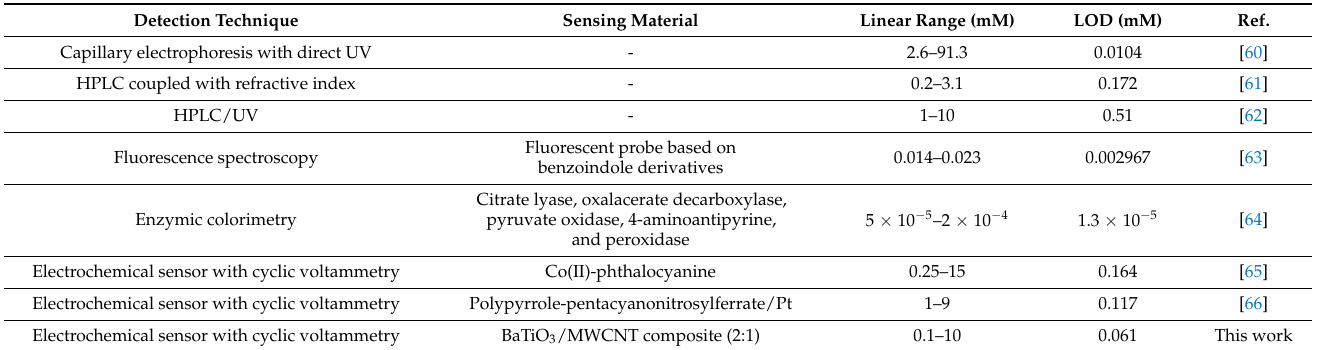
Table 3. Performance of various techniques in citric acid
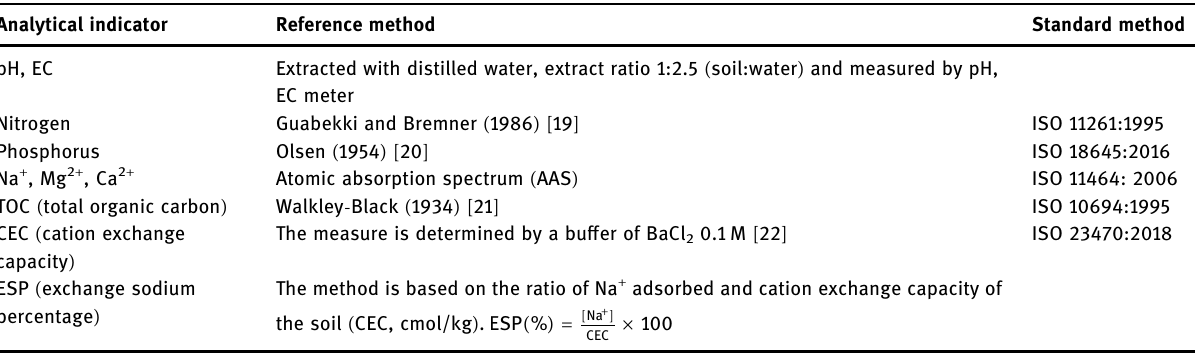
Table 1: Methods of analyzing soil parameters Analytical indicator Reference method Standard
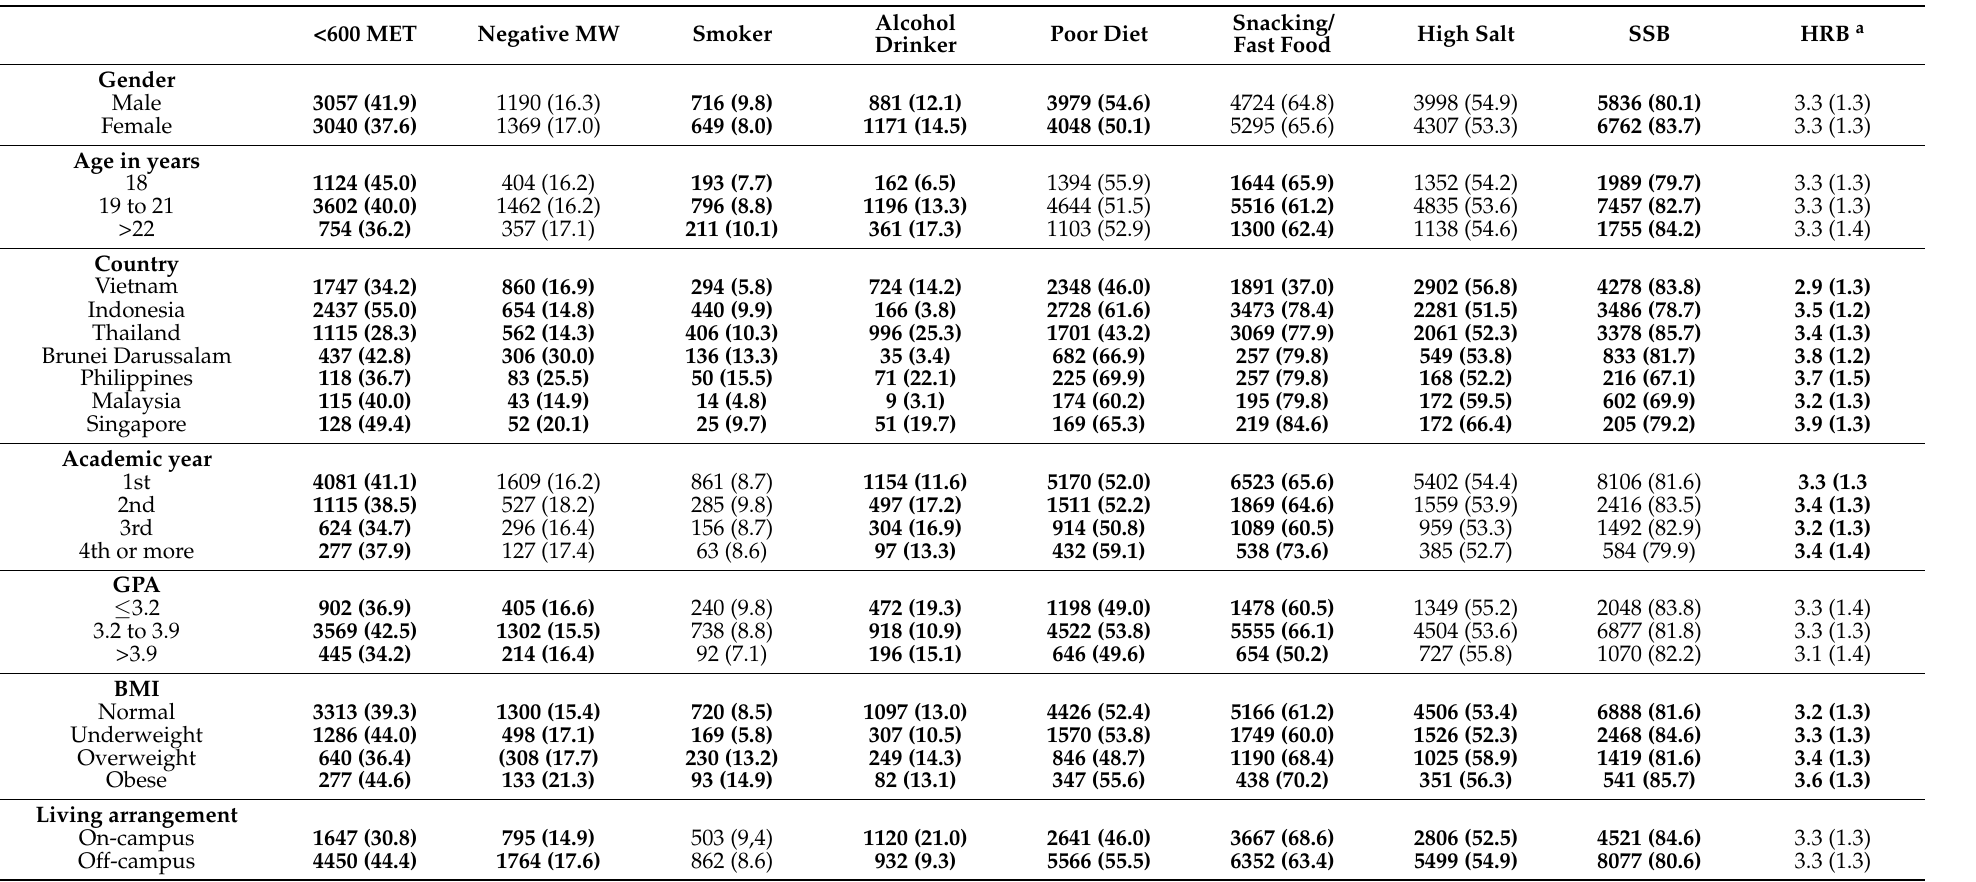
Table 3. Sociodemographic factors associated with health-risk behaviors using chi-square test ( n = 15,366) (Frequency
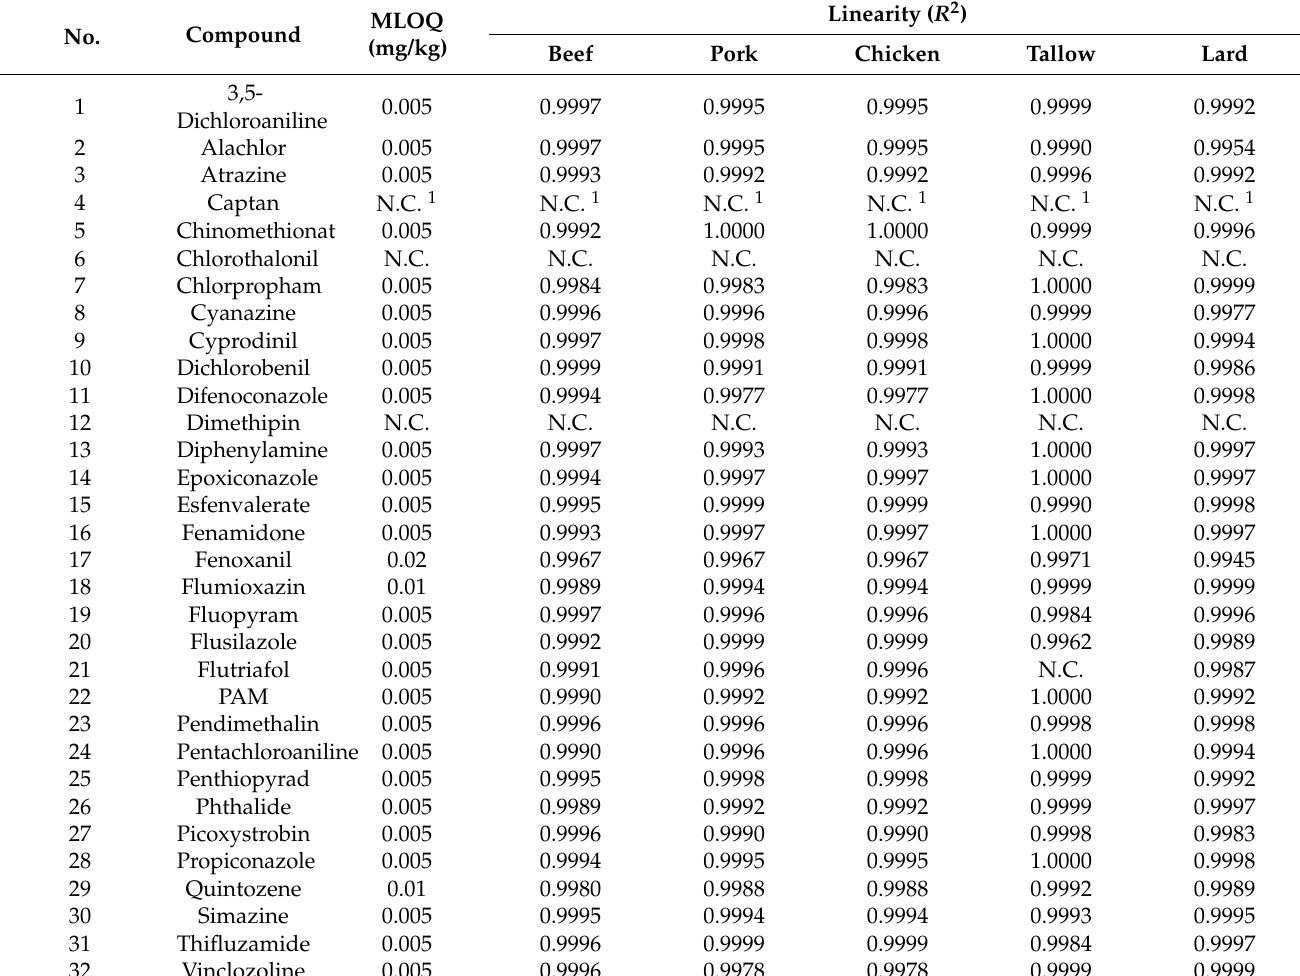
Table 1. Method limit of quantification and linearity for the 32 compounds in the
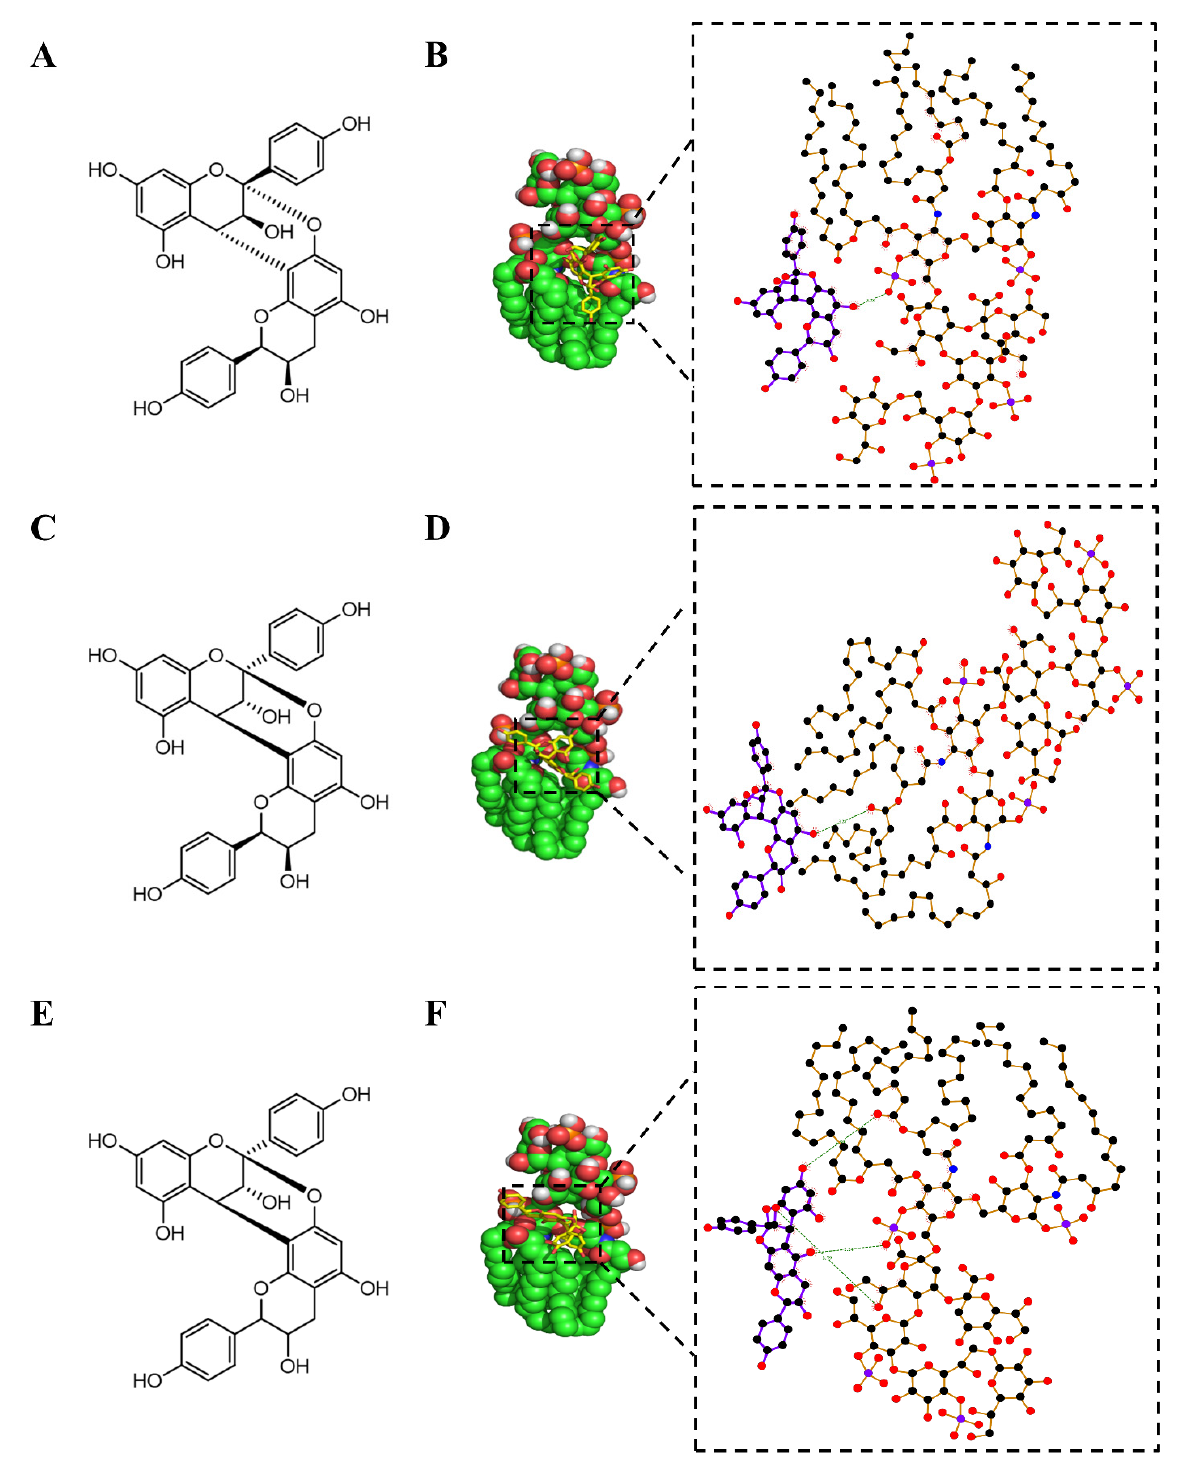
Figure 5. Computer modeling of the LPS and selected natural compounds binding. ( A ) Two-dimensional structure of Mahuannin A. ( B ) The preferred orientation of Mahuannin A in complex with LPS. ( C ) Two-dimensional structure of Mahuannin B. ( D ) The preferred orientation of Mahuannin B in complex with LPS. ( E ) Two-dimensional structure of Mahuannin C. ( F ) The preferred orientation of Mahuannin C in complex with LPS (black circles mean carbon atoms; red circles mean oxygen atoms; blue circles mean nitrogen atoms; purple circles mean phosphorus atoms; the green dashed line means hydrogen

--- Requirement ---
Show me all lines in the records that contain "Table".

--- Response box ---
Table 3. Performance of various techniques in citric acid
Table 1: Methods of analyzing soil parameters Analytical indicator Reference method Standard
Table 3. Sociodemographic factors associated with health-risk behaviors using chi-square test ( n = 15,366) (Frequency
Table 1. Method limit of quantification and linearity for the 32 compounds in the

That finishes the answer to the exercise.